The seats are allocated according to the D'Hondt method.

===Past elections===
- 1999 European election
- 2004 European election
- 2009 European election
- 2014 European election

==Local elections==
Each commune (municipality) has an elected communal council. The number of councillors varies from 7 to 19 based on the number of inhabitants; the exception being the City of Luxembourg whose communal council consists of 27 members.

The councillors are directly elected every six years on the second Sunday of October. The last elections were held on 11 June 2023. The law of 15 December 2017 further defines that if the parliamentary and communal elections coincide, the latter are held in June of that year.

==Referendums==
The referendum was introduced into the Constitution of Luxembourg by the constitutional amendment of 1919. The Constitution mentions the referendum in Article 51: "Voters will be asked to vote by way of referendum in the cases and under the conditions determined by law." The only details on the carrying out of referendums are found in Article 114, which deals with constitutional amendments.
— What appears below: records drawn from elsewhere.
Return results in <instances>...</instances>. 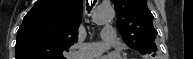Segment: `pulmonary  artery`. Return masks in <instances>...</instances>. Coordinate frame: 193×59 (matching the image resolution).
Segmentation results:
<instances>
[{
    "instance_id": "1",
    "label": "pulmonary artery",
    "mask_w": 193,
    "mask_h": 59,
    "mask_svg": "<svg viewBox=\"0 0 193 59\" xmlns=\"http://www.w3.org/2000/svg\"><path fill=\"white\" fill-rule=\"evenodd\" d=\"M103 41L87 43L82 48L78 49L74 55V59H91L94 58L105 50L108 44L117 41V36L114 29L110 26H105L102 29Z\"/></svg>"
}]
</instances>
There are no other provisions regarding referendums in Luxembourg.

A constitutional amendment must first be passed by a two-thirds absolute super-majority of the Parliament, and then:
- either passed again after at least three months under the same terms, or
- passed on the referendum, if a referendum is requested in first two months of the three-month period by either:
  - either one quarter of members of the Parliament, or
  - 25,000 registered voters.

Referendum on constitutional amendments (defined in Article 114) are binding. Referendums in general (defined in Article 51) are not explicitly stated as be binding.

The general framework of the organisational arrangements of referendums is established by the Law of 4 February 2005 on national referendums.

There have been four referendums in Luxembourg since 1919:
- the referendum on head of state and economic union in 1919
- the referendum on banning the Communist party in 1937
- the European Constitution referendum in 2005
- the Luxembourg constitutional referendum in 2015
None of the referendums were constitutional amendments, so were non-binding.